§ **Texto para analizar**:

++++++++++

Y encima en tecnicolor, de un aspecto no tan vívido y brillante como otras películas más famosas, pero que sin duda ayuda a provocar un efectista horror animal, en absoluto existencial, que utiliza la ciencia ficción como puro complemento para desarrollar una historia de serie B con pocas sorpresas narrativas y sí muchas visuales. Una película que funciona gracias a su ingenio y que da rabia no querer más porque el científico loco podría haber sido un gran personaje de haberle dado el protagonismo a él.

Después de todo, el tipo, conocido como Dr. Thorkel, es todo un jeta (que pide a tres personas que vayan a su casa perdida en la selva para que le miren una cosa y se larguen), un megalómano a pequeña escala (je, je), creativo en su maldad, lleva gafas de genio y es educado y amable a la par que grosero y puñetero, obsesivo y con una apariencia (con una gran cabeza redonda y calva y gafas gruesas) que lo convierten en un personaje inolvidable rodeado de panes sin sal trepas y también con cierto ego, los pobres.

Pero en serio: el éxito de Doctor Cíclope dependerá de lo bien que uno pueda adaptarse a la metodología de las películas de terror de la época (1940) y de si los efectos especiales son suficientes para mantener la atención en su gigantesco mundo. Gran parte del reparto y de los personajes, más allá de Dekker/Thorkel, son adecuados en el mejor de los casos y ofrecen actuaciones aceptables para personajes que no necesitan hacer mucho más que recorrer el mundo exterior. Hay momentos en los que uno puede perder el interés, pero no son habituales, y suelen salvarse gracias a escenas que, cuando no son emocionantes, son divertidas y te maravillan como si fueras un niño todavía. Es una película que sabe lo que es, y yo la quiero más por eso.

++++++++++

[Elementos listados en un conjunto de datos]
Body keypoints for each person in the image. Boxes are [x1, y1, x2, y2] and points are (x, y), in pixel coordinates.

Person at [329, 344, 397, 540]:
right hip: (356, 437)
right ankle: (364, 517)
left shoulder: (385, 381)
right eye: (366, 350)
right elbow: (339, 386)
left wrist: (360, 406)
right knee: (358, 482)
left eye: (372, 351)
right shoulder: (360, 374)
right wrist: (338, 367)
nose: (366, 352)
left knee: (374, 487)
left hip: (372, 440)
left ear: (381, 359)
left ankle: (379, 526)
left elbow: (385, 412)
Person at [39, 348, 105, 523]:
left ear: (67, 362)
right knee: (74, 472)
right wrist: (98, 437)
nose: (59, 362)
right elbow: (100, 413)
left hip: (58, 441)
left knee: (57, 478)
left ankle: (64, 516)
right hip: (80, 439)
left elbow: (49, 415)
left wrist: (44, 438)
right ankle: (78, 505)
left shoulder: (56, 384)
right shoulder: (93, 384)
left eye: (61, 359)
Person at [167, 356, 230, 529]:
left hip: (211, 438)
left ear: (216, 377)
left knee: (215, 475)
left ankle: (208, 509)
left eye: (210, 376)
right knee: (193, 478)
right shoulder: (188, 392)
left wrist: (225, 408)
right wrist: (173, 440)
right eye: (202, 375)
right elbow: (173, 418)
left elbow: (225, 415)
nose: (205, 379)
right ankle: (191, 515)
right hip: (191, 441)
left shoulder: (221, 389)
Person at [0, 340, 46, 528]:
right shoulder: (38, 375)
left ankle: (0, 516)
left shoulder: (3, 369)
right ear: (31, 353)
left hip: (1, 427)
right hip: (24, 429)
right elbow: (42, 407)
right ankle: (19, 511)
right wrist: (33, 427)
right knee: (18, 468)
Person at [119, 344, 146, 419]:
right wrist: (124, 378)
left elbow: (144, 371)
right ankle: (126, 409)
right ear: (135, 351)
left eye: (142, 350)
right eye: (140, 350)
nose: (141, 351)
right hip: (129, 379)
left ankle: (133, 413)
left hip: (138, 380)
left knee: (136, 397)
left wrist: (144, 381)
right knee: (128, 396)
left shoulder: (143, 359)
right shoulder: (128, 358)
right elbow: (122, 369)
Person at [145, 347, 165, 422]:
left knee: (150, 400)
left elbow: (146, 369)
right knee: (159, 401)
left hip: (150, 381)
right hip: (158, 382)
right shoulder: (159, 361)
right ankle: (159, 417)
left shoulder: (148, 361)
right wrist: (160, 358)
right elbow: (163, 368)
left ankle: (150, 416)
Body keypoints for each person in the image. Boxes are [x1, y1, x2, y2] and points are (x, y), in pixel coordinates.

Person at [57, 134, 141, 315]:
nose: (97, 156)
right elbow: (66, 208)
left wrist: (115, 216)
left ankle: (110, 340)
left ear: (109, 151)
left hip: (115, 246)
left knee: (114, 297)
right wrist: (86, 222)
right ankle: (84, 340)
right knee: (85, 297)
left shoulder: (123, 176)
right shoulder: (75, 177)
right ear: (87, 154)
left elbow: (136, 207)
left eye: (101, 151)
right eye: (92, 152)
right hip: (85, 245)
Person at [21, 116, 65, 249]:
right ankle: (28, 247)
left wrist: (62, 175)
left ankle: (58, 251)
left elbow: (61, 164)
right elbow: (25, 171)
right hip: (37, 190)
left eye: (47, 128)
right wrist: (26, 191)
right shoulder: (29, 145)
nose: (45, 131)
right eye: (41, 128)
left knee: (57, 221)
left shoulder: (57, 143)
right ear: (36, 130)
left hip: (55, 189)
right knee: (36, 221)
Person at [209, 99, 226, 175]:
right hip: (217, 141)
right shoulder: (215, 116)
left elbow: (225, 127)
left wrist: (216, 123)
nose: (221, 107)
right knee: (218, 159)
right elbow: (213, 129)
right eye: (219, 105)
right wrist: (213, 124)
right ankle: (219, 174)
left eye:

++++++++++

§ **Tareas requeridas**:
1. Reproduce fielmente el fragmento de la reseña de Doctor Cíclope que va desde "Después de todo, el" hasta "ego, los pobres.", ambos incluidos.
2. Indica si cada afirmación coincide con la reseña de Doctor Cíclope y cita las palabras de la reseña que lo deciden: (a) la película está en tecnicolor; (b) el Dr. Thorkel lleva gafas finas; (c) la película es de 1940.
El listado es material independiente y no tiene relación con la reseña de Doctor Cíclope.

§ **Resultados obtenidos**:
1.
Después de todo, el tipo, conocido como Dr. Thorkel, es todo un jeta (que pide a tres personas que vayan a su casa perdida en la selva para que le miren una cosa y se larguen), un megalómano a pequeña escala (je, je), creativo en su maldad, lleva gafas de genio y es educado y amable a la par que grosero y puñetero, obsesivo y con una apariencia (con una gran cabeza redonda y calva y gafas gruesas) que lo convierten en un personaje inolvidable rodeado de panes sin sal trepas y también con cierto ego, los pobres.

2.
(a) Sí: "Y encima en tecnicolor".
(b) No: "con una gran cabeza redonda y calva y gafas gruesas".
(c) Sí: "las películas de terror de la época (1940)".